Spring of 2020, Bear and his significant other, Sharon, were in their camper visiting Bear’s sister in Arizona when they heard the news announcing the lockdowns. Immediately, Sharon said, “we have to go to Mike and Kim’s”. They pulled that camper from Arizona to Missouri, finding no place to even grab a bit to eat en route because of the lockdowns, arriving in March 2020.

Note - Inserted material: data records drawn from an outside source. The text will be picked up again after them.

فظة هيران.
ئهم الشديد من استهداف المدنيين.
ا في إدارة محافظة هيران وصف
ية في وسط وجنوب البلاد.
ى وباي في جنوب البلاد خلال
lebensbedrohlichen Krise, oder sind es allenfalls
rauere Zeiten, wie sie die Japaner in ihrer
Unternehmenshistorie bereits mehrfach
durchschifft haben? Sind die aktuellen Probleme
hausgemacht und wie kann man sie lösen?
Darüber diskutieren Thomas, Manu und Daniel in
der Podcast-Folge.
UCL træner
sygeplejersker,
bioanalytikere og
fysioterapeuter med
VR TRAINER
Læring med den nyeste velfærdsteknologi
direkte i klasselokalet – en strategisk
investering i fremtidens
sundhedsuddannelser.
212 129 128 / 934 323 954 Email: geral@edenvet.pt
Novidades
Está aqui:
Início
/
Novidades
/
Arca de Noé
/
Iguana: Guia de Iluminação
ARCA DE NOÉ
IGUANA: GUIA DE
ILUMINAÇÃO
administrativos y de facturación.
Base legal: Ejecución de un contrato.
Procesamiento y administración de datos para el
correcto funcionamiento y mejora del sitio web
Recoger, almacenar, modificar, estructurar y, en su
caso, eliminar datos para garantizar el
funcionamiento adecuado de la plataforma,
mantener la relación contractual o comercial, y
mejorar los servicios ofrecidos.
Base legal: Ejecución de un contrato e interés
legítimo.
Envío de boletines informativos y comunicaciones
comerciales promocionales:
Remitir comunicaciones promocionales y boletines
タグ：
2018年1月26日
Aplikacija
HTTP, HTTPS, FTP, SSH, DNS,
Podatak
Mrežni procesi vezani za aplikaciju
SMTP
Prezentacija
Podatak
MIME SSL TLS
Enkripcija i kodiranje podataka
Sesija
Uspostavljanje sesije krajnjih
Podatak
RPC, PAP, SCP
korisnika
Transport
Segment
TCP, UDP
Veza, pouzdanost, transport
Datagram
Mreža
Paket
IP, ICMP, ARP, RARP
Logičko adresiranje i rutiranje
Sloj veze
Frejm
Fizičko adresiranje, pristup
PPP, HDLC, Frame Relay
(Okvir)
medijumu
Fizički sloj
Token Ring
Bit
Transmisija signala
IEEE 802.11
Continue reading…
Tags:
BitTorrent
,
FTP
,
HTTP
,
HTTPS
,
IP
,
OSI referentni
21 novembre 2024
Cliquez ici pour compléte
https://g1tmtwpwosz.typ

Bear lived here, on our property, until October 2020. It was such a blessing! Mike and Bear relished that time with each other, playing guitars and singing together in the evenings, sharing memories, and telling stories. And Bear felt useful, too, lending a hand on the big construction project Mike was doing to build a duplex for our adult kids.
Bear is a little older than Mike and looked a bit frailer as he aged, so my thought at the time was how wonderful that Mike could spend so much time with Bear before Bear would die someday back in New Mexico. Little did we know, less than a year after Bear’s camper was pulled back to La Luz, Mike was the one who died. Because of COVID, that awful Delta variant that took Mike’s life. Both men served our nation, and both were brothers, the best of friends. I am grateful that the two of them were reunited after many years of thinking of each other but not knowing where they were, and I am especially grateful that they were able to share those 8 months, together, during the first year of the pandemic.